▸ **WORK REQUIRED**
Copy out the data below with each "decimals" changed to "decimal places" and nothing else changed.

▸ **DATA IN THIS EXERCISE**
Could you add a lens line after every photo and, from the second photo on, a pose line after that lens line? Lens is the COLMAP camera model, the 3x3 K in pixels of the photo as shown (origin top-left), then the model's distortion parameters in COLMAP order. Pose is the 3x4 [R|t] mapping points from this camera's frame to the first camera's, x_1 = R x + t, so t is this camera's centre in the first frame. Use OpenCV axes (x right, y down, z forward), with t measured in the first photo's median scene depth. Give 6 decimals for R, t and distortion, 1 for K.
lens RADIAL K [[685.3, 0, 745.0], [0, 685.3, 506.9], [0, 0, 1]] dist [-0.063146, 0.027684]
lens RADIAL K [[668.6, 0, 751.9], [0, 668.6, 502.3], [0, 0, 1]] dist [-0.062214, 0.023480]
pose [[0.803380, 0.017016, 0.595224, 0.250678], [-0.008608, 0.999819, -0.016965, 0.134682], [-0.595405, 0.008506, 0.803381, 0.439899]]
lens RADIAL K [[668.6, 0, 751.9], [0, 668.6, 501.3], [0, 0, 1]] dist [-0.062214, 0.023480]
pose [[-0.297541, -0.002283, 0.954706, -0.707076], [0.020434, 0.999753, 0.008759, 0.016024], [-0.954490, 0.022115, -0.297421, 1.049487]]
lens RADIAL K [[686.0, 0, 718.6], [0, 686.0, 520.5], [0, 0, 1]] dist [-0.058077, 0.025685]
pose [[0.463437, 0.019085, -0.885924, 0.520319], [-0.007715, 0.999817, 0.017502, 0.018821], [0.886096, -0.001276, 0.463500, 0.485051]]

▸ **YOUR SOLUTION**
Could you add a lens line after every photo and, from the second photo on, a pose line after that lens line? Lens is the COLMAP camera model, the 3x3 K in pixels of the photo as shown (origin top-left), then the model's distortion parameters in COLMAP order. Pose is the 3x4 [R|t] mapping points from this camera's frame to the first camera's, x_1 = R x + t, so t is this camera's centre in the first frame. Use OpenCV axes (x right, y down, z forward), with t measured in the first photo's median scene depth. Give 6 decimal places for R, t and distortion, 1 for K.
lens RADIAL K [[685.3, 0, 745.0], [0, 685.3, 506.9], [0, 0, 1]] dist [-0.063146, 0.027684]
lens RADIAL K [[668.6, 0, 751.9], [0, 668.6, 502.3], [0, 0, 1]] dist [-0.062214, 0.023480]
pose [[0.803380, 0.017016, 0.595224, 0.250678], [-0.008608, 0.999819, -0.016965, 0.134682], [-0.595405, 0.008506, 0.803381, 0.439899]]
lens RADIAL K [[668.6, 0, 751.9], [0, 668.6, 501.3], [0, 0, 1]] dist [-0.062214, 0.023480]
pose [[-0.297541, -0.002283, 0.954706, -0.707076], [0.020434, 0.999753, 0.008759, 0.016024], [-0.954490, 0.022115, -0.297421, 1.049487]]
lens RADIAL K [[686.0, 0, 718.6], [0, 686.0, 520.5], [0, 0, 1]] dist [-0.058077, 0.025685]
pose [[0.463437, 0.019085, -0.885924, 0.520319], [-0.007715, 0.999817, 0.017502, 0.018821], [0.886096, -0.001276, 0.463500, 0.485051]]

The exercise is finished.